→ Consigne 1: D'après le texte sur Karl Rahner, pourquoi l'adage « Hors de l'Eglise point de salut » devient-il obsolète avec ce théologien ? Répondez en une à trois phrases.
→ Consigne 2: Selon le texte sur Karl Rahner, de quel siècle est-il l'un des plus importants théologiens catholiques ?
→ Consigne 3: Poursuivez le texte sur Karl Rahner après sa dernière phrase.

→ Texte de la page:
====================

Auteur d’une œuvre inépuisable, Karl Rahner est sans conteste l’un des plus importants théologiens catholiques du XXe siècle. Bien des penseurs furent utiles au renouveau du catholicisme ; lui fut nécessaire. Il a su rendre définitivement obsolète le triste adage « Hors de l’Eglise point de salut ». Selon lui en effet, la Révélation déborde de la Bible pour se répandre à l’humanité entière sous forme de grâce. D’autre part, Rahner a réduit à néant la vieille figure du Dieu vengeur qui imprègne une vaste part de la pensée chrétienne traditionnelle, de Tertullien à Bossuet en passant par Pierre Damien et les inquisiteurs dominicains. Profondément optimiste, résolument œcuménique, sa théologie anéantit les lieux communs séculaires qui dissuadent le profane d’adhérer au christianisme.

====================

→ Entrées extraites:
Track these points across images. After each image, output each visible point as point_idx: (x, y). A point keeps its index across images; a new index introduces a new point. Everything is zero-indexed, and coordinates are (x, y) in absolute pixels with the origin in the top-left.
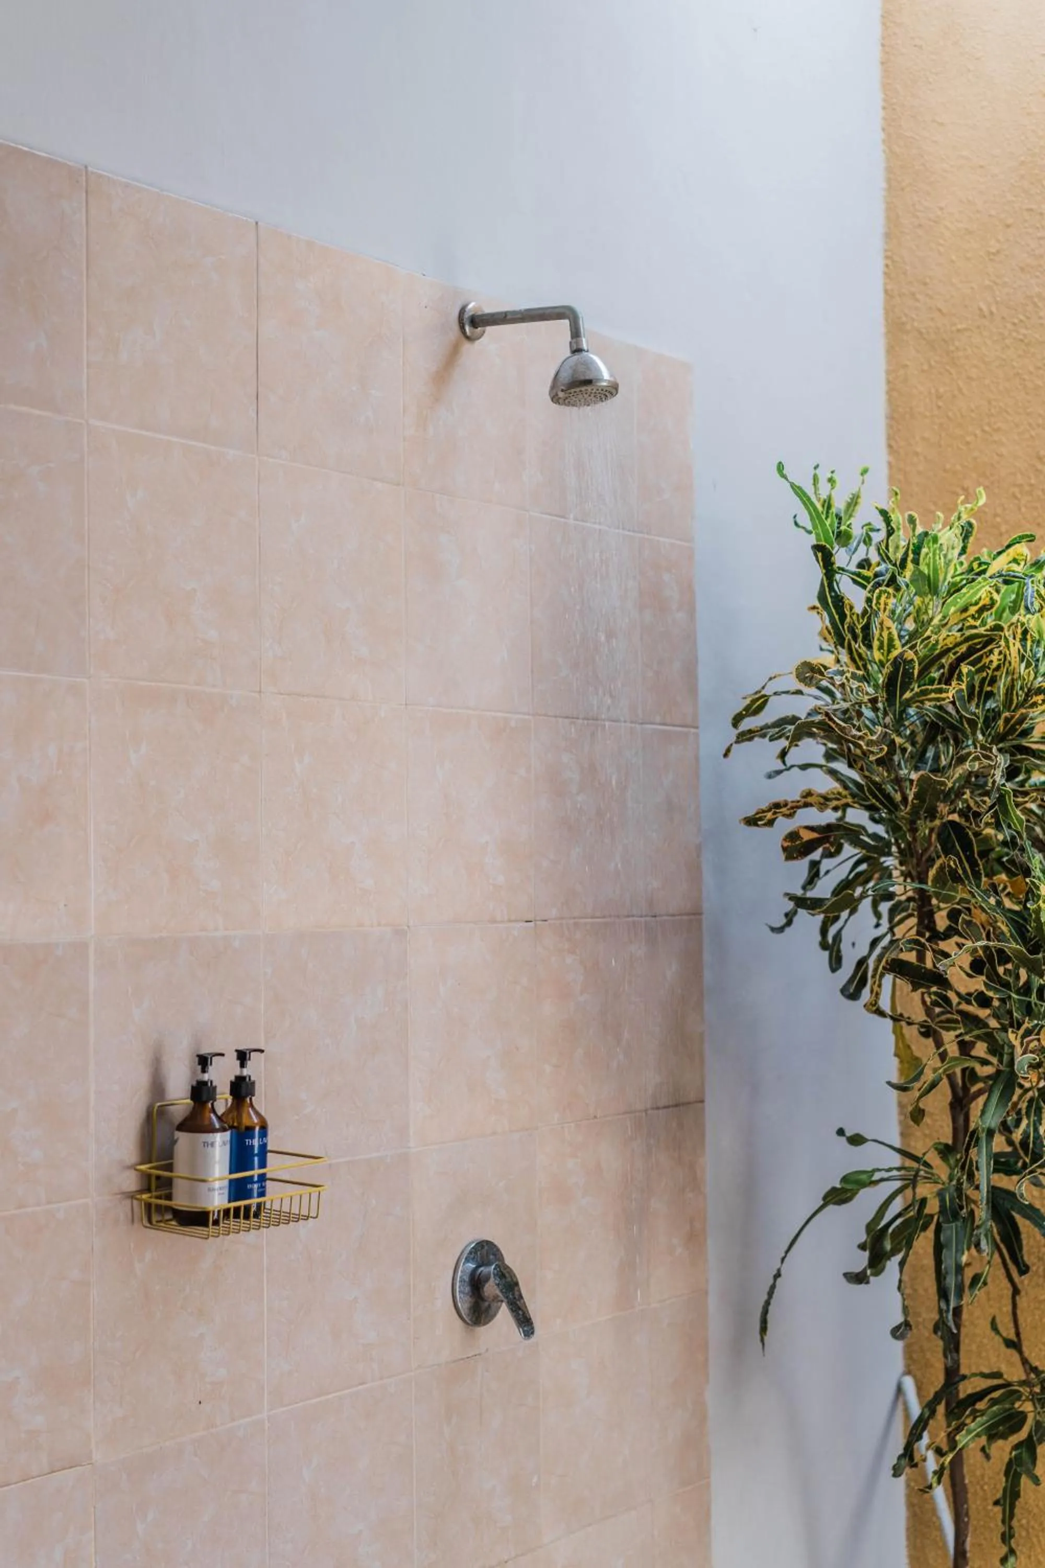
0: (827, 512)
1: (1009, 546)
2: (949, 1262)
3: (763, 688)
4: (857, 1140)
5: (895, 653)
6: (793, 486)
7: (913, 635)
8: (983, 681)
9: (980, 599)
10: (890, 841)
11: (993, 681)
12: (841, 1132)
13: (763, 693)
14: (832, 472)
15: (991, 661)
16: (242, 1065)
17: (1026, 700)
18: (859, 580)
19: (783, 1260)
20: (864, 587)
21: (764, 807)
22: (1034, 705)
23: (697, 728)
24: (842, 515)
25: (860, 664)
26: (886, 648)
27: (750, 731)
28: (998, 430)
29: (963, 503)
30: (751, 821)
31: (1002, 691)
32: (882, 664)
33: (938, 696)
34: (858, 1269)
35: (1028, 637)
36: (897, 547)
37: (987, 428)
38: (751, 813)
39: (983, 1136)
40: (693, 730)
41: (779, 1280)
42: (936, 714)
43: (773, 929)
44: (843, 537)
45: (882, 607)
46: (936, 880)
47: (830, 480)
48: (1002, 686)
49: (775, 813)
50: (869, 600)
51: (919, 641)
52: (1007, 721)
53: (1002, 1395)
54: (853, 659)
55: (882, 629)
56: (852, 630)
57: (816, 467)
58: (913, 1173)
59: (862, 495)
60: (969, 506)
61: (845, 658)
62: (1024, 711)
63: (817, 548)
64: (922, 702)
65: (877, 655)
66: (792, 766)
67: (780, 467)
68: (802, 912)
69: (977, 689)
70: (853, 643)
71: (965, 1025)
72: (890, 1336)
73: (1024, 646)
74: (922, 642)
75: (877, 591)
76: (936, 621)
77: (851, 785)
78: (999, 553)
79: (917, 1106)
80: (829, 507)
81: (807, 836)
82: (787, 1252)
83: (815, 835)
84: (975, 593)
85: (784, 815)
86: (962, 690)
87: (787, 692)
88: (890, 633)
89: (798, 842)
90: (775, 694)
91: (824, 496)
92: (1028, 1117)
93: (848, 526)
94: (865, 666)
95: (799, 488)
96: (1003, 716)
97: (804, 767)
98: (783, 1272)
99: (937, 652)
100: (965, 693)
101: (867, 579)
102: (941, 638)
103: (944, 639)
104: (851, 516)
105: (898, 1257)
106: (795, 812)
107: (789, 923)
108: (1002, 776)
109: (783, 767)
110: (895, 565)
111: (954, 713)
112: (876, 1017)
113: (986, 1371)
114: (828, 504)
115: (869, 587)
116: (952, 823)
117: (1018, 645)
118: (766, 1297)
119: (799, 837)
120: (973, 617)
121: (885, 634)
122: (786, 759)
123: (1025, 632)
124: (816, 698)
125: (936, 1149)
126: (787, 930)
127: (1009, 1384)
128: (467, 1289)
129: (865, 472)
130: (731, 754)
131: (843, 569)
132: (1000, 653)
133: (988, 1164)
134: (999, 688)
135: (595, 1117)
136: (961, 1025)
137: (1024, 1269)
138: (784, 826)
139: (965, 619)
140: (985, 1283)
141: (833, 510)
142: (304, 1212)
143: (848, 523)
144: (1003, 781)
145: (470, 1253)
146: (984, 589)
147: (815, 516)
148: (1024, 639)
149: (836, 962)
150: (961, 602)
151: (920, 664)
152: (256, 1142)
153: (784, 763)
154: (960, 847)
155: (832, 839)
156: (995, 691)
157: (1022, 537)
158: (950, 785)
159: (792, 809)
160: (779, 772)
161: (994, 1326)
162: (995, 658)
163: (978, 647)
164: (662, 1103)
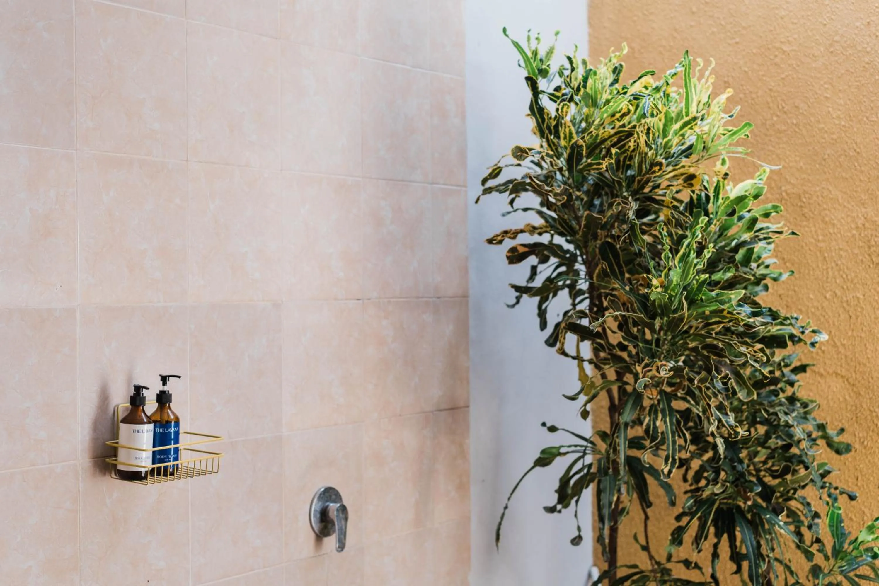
0: (535, 58)
1: (640, 78)
2: (605, 501)
3: (499, 162)
4: (553, 429)
5: (573, 141)
6: (513, 42)
7: (584, 131)
8: (625, 158)
9: (622, 109)
10: (576, 253)
11: (631, 158)
12: (544, 424)
13: (499, 165)
14: (539, 34)
15: (630, 147)
16: (164, 384)
17: (650, 170)
18: (553, 98)
19: (509, 499)
20: (556, 102)
21: (498, 233)
22: (654, 172)
23: (465, 186)
24: (544, 59)
25: (554, 148)
26: (568, 138)
27: (490, 188)
28: (652, 13)
29: (614, 52)
30: (490, 241)
31: (636, 165)
32: (566, 148)
33: (598, 167)
34: (551, 504)
35: (651, 132)
36: (576, 79)
37: (646, 12)
38: (490, 236)
39: (622, 427)
40: (464, 189)
41: (507, 511)
42: (598, 178)
43: (508, 306)
44: (543, 73)
45: (564, 113)
46: (599, 276)
47: (537, 39)
48: (636, 161)
49: (503, 236)
50: (557, 110)
51: (586, 134)
52: (639, 181)
53: (639, 578)
54: (549, 145)
55: (565, 127)
56: (548, 127)
57: (529, 31)
58: (583, 448)
59: (556, 47)
60: (618, 54)
61: (545, 144)
62: (648, 176)
63: (528, 79)
64: (589, 171)
65: (563, 143)
66: (517, 210)
67: (505, 30)
68: (525, 296)
69: (622, 163)
70: (549, 135)
71: (613, 362)
72: (570, 544)
73: (648, 137)
74: (588, 135)
75: (562, 104)
76: (596, 122)
77: (550, 220)
78: (635, 82)
79: (585, 409)
80: (536, 54)
81: (522, 250)
82: (511, 494)
83: (526, 249)
84: (618, 106)
85: (510, 238)
86: (612, 163)
87: (512, 165)
88: (570, 130)
89: (516, 254)
90: (506, 166)
91: (533, 48)
92: (650, 416)
93: (548, 66)
94: (556, 149)
95: (517, 43)
96: (637, 179)
97: (525, 210)
98: (509, 506)
99: (598, 141)
100: (614, 165)
101: (558, 97)
102: (600, 133)
103: (603, 133)
104: (549, 60)
105: (575, 499)
106: (516, 236)
107: (518, 302)
108: (633, 214)
109: (511, 210)
110: (573, 89)
111: (609, 177)
112: (562, 357)
113: (629, 564)
114: (535, 53)
115: (558, 102)
116: (608, 242)
117: (645, 137)
118: (499, 520)
119: (517, 251)
120: (618, 120)
121: (567, 130)
122: (514, 204)
123: (649, 129)
124: (529, 168)
125: (598, 434)
126: (517, 306)
127: (642, 572)
128: (318, 515)
129: (557, 34)
130: (480, 202)
131: (543, 92)
132: (635, 141)
133: (625, 443)
134: (634, 162)
135: (400, 415)
136: (611, 361)
137: (649, 505)
138: (509, 243)
139: (613, 121)
140: (628, 513)
141: (539, 57)
142: (209, 469)
143: (547, 64)
144: (634, 217)
145: (321, 494)
146: (623, 104)
147: (527, 59)
148: (648, 134)
149: (543, 325)
150: (610, 111)
151: (587, 149)
152: (172, 430)
153: (512, 207)
154: (613, 256)
155: (537, 252)
156: (632, 164)
157: (648, 73)
158: (605, 220)
159: (515, 234)
160: (509, 213)
161: (635, 538)
162: (632, 144)
163: (623, 138)
164: (444, 406)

====================

→ Réponse 1: Pour Rahner, la Révélation ne se limite pas à la Bible : elle en déborde et se répand à l'humanité entière sous forme de grâce. Le salut ne dépend donc plus de l'appartenance à l'Eglise, ce qui rend l'adage obsolète.

→ Réponse 2: Du XXe siècle.

→ Réponse 3:
Des débuts sans éclat
Karl Rahner est né le 5 mars 1904 à Fribourg-en-Brisgau dans une famille profondément allemande. Ses premières années ne le distinguent en rien de ses contemporains ; c’est un élève médiocre, sans véritable talent. Il fait toutefois la rencontre déterminante d’un jeune Italien, Pier Giorgo Frassati. Avant de disparaître prématurément, ce dernier lui communique tout son enthousiasme spirituel. A 18 ans, Karl décide donc d’entrer chez les jésuites. Il poursuit de sérieuses études supérieures en Hollande, puis obtient un doctorat de philosophie à Innsbruck. Le voilà désormais professeur de théologie. Ses premières études commencent à paraître ; la physionomie de son œuvre est en pleine gestation.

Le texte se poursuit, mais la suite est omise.